*** Text under study Section Begins ***
06 December 2007

 

Paul Myners on Moral Hazard in banking

Following my recent entry on the moral hazard in banking, I was very interested to read Paul Myners comments on a similar theme. These comments were made in a substantial interview reported on ft.com 4th December 2007.
The full interview can be found at (subscription maybe required):
http://www.ft.com/cms/s/0/7272fc1c-a28b-11dc-81c4-0000779fd2ac.html

Specifically on the moral hazard point Mr Myners said:

"I think there’s an inbuilt moral hazard in banking. I think that isn’t just confined to banking. I think it includes private equity and other forms of investment in which the incentives to take on risk in pursuit of reward are not symmetrical to the consequences of getting that wrong. So there’s a natural inclination to stay with risk for too long. Chuck Prince embraced this in his famous statement about the music’s still playing, but I think that’s true to some extent to equity investors as well. While the market is rising, it is better to stay in than to seek to anticipate a fall, get that wrong for a short period of time, underperform against an index and benchmark and other managers, and run the risk of losing the account. So, the economic rationality that should lie behind equity and other forms of investment, doesn’t always work in the way that the economist assumes because the economist has not factored in the agency risk for the agent underperforming against expectation."

It seems to me that the problem that Mr Myners describes is not so much "inbuilt" but rather a direct consequence of the way fund managers are paid and of performance being measured over too short a timescale.

If I had my own money invested in a market that was still rising, but expected to fall significantly at some point in the next year, then I would clearly be looking to sell [Interestingly I did move significant personal money out of equities in June 2007!].

Surely then if I employ a fund manager to look after my interests then the fund manager should also be looking to sell my assets for me in this scenario. But Mr Myners points out that this strategy does not work for the fund manager because, if the market continues to rise for several months then the funds performance will look poor over this period, and the fund manager will lose his bonuses.
*** Text under study Section Ends ***
__Work task 1__: In the post on moral hazard in banking, when did the writer move significant personal money out of equities?
__Work task 2__: Reproduce the part of the post on moral hazard in banking that opens with the words containing "If I had my" and closes with "lose his bonuses.".
*** Information provided Section Begins ***
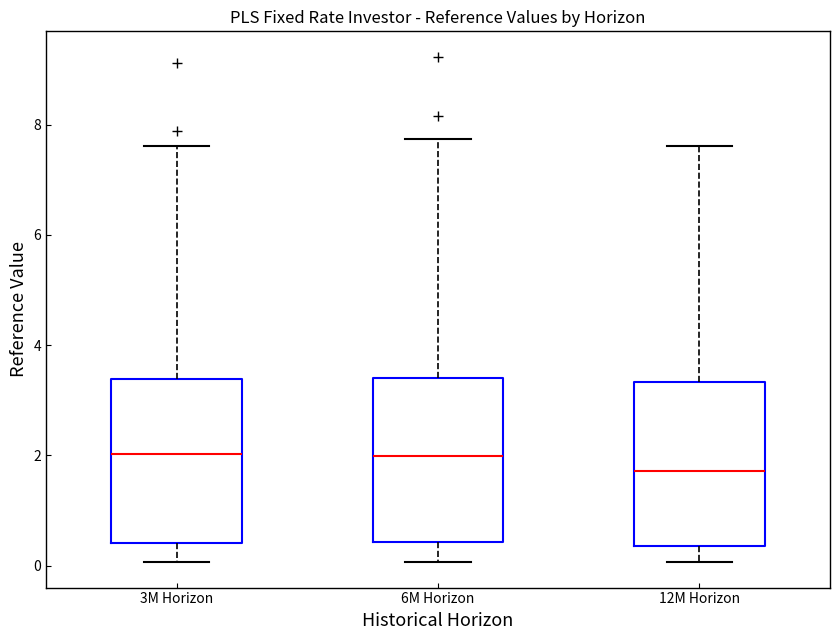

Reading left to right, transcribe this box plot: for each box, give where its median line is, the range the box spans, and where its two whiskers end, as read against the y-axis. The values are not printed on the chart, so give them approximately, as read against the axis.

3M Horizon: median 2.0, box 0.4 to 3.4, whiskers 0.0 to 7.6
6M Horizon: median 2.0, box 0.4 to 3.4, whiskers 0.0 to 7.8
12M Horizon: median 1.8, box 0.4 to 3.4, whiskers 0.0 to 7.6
*** Information provided Section Ends ***
__Exercise output 1__: June 2007

__Exercise output 2__:
If I had my own money invested in a market that was still rising, but expected to fall significantly at some point in the next year, then I would clearly be looking to sell [Interestingly I did move significant personal money out of equities in June 2007!].

Surely then if I employ a fund manager to look after my interests then the fund manager should also be looking to sell my assets for me in this scenario. But Mr Myners points out that this strategy does not work for the fund manager because, if the market continues to rise for several months then the funds performance will look poor over this period, and the fund manager will lose his bonuses.